EXTRACT:
-----
Kinda late to the party on this very interesting thread, but I'm
wondering if anyone has been using SolrCloud with HDFS at large scales?
We really like this capability since our data is inside of Hadoop and we
can run the Solr shards on the same nodes, and we only need to manage
one pool of storage (HDFS). Our current setup consists of 11 systems
(bare metal - although our cluster is actually 16 nodes not all run
Solr) with a 2.9TByte index and just under 900 million docs spread
across 22 shards (2 shards per physical box) in a single collection. We
index around 3 million docs per day.
A typical query takes about 7 seconds to run, but we also do faceting
and clustering. Those can take in the 3 - 5 minute range depends on
what was queried, but can be as little as 10 seconds. The index contains
about 100 fields.
-----
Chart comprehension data
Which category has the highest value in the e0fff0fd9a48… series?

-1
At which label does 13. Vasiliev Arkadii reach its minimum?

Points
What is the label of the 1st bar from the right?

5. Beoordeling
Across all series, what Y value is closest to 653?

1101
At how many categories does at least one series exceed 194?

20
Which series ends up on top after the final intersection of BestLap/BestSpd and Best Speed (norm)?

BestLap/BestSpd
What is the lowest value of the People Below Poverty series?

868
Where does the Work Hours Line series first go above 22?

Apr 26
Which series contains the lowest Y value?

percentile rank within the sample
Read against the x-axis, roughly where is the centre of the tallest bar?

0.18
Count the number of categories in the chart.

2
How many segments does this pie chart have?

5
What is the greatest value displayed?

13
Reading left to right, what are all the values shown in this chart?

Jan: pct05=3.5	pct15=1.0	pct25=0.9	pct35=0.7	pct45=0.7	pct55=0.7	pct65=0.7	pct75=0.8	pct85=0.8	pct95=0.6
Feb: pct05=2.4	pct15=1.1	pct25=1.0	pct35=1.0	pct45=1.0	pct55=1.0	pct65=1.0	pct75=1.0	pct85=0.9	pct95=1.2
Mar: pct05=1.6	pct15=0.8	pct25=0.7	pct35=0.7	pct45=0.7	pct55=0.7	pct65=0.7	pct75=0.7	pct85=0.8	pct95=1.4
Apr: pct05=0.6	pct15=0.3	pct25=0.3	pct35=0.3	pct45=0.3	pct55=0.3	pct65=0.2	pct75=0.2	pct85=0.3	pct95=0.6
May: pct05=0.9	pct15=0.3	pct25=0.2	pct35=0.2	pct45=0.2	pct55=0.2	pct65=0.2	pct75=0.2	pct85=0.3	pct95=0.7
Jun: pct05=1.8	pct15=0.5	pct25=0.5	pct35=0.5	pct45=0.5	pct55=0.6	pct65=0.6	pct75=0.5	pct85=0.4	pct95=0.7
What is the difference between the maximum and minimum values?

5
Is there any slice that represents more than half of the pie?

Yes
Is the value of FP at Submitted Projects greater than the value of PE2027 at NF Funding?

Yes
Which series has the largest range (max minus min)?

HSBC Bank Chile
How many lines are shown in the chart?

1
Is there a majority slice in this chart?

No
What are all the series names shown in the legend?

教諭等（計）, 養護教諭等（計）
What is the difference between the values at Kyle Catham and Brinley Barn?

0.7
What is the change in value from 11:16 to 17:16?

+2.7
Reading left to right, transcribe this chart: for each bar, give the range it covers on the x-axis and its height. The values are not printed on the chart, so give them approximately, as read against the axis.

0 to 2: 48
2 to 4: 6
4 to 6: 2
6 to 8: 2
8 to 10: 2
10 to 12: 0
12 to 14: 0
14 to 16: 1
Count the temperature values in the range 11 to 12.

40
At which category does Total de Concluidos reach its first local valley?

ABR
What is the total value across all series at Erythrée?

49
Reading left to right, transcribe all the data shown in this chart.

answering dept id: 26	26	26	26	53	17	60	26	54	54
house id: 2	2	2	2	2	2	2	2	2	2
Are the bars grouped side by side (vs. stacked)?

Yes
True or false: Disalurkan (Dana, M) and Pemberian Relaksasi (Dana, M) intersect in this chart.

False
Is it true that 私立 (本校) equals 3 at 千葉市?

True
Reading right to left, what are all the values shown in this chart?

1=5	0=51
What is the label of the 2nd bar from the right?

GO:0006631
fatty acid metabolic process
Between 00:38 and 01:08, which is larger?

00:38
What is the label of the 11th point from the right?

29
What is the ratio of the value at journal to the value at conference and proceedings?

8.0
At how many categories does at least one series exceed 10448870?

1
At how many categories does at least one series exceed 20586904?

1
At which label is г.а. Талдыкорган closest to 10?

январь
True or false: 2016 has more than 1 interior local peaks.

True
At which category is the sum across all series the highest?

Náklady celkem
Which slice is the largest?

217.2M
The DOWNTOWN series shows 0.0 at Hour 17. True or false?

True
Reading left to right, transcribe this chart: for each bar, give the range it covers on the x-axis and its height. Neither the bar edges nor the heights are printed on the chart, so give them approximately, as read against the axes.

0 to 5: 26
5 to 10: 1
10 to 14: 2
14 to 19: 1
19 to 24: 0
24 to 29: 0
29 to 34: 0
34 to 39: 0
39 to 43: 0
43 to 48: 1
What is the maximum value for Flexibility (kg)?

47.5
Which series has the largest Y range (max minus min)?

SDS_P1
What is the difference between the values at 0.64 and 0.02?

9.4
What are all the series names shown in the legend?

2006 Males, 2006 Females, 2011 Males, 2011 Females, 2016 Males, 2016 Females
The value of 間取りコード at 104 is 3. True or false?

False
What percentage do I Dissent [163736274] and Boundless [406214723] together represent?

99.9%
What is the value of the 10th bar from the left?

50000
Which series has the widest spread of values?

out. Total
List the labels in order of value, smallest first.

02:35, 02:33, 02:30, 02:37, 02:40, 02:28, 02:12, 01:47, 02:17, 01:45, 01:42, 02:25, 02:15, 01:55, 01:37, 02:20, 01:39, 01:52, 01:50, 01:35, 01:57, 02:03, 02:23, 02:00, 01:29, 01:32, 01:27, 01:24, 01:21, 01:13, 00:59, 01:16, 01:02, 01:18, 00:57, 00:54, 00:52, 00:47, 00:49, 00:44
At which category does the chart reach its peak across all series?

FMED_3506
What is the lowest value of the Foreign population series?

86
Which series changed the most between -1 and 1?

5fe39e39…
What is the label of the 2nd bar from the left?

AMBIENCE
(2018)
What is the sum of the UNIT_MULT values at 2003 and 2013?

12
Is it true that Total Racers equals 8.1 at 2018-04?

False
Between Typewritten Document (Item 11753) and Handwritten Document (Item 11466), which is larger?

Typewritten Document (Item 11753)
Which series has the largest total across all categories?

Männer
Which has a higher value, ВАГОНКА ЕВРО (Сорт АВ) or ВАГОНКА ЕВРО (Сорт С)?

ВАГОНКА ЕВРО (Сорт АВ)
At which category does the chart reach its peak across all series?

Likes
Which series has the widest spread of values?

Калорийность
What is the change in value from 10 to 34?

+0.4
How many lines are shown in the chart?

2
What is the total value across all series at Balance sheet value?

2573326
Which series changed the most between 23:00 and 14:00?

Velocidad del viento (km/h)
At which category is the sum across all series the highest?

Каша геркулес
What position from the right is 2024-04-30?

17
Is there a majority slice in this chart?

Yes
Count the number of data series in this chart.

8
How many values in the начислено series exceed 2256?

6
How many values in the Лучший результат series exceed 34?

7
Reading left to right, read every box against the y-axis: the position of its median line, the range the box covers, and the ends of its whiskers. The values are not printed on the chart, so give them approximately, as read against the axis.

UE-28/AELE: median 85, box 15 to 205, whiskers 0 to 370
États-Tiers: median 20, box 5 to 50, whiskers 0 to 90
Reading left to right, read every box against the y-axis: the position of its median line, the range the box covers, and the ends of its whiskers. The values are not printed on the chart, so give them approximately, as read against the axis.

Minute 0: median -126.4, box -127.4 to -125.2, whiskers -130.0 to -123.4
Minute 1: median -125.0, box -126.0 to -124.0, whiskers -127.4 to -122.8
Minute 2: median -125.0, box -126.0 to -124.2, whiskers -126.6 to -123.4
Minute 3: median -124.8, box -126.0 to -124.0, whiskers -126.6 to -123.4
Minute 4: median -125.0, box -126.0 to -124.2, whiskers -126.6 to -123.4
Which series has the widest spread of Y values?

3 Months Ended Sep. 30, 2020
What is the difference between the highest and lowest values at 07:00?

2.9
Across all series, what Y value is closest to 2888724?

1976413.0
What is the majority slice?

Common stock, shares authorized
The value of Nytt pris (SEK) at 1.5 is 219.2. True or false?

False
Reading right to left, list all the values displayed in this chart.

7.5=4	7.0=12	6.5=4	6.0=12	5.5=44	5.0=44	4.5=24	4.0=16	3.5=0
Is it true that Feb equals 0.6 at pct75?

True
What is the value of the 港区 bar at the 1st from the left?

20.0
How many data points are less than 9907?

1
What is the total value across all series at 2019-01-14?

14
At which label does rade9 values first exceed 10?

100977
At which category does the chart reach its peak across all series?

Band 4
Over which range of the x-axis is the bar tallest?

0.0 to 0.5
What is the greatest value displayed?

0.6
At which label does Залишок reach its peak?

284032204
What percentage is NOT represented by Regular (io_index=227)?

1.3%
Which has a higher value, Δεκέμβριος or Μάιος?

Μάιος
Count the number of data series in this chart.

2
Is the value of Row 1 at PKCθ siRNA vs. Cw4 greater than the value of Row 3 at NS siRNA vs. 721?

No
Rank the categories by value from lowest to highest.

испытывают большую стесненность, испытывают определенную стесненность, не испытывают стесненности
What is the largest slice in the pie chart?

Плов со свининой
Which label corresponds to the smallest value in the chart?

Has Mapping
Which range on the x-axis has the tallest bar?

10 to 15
-----
PROBLEM TO SOLVE: Resume the forum post about running SolrCloud on HDFS at large scale, picking up right after its last sentence. The records have no role in the task.

WRITTEN ANSWER:
We are looking at switching to a different method of indexing our data
which will involve a much larger number of fields, and very little
stored in the index (index only) to help improve performance.
I've used the SHARDSPLIT with success, but the server doing the split
needs to have triple the amount of direct memory when using HDFS as one
node needs three X the amount because it will be running three shards.
This can lead to 'swap hell' if you're not careful. On large indexes,
the split can take a very long time to run; much longer than the REST
timeout, but can be monitored by checking zookeeper's clusterstate.json.
-Joe
On 1/7/2015 4:25 AM, Bram Van Dam wrote:
On 01/06/2015 07:54 PM, Erick Erickson wrote:
Have you considered pre-supposing SolrCloud and using the SPLITSHARD
API command?
I think that's the direction we'll probably be going. Index size (at
least for us) can be unpredictable in some cases. Some clients start
out small and then grow exponentially, while others start big and then
don't grow much at all. Starting with SolrCloud would at least give us
that flexibility.
That being said, SPLITSHARD doesn't seem ideal. If a shard reaches a
certain size, it would be better for us to simply add an extra shard,
without splitting.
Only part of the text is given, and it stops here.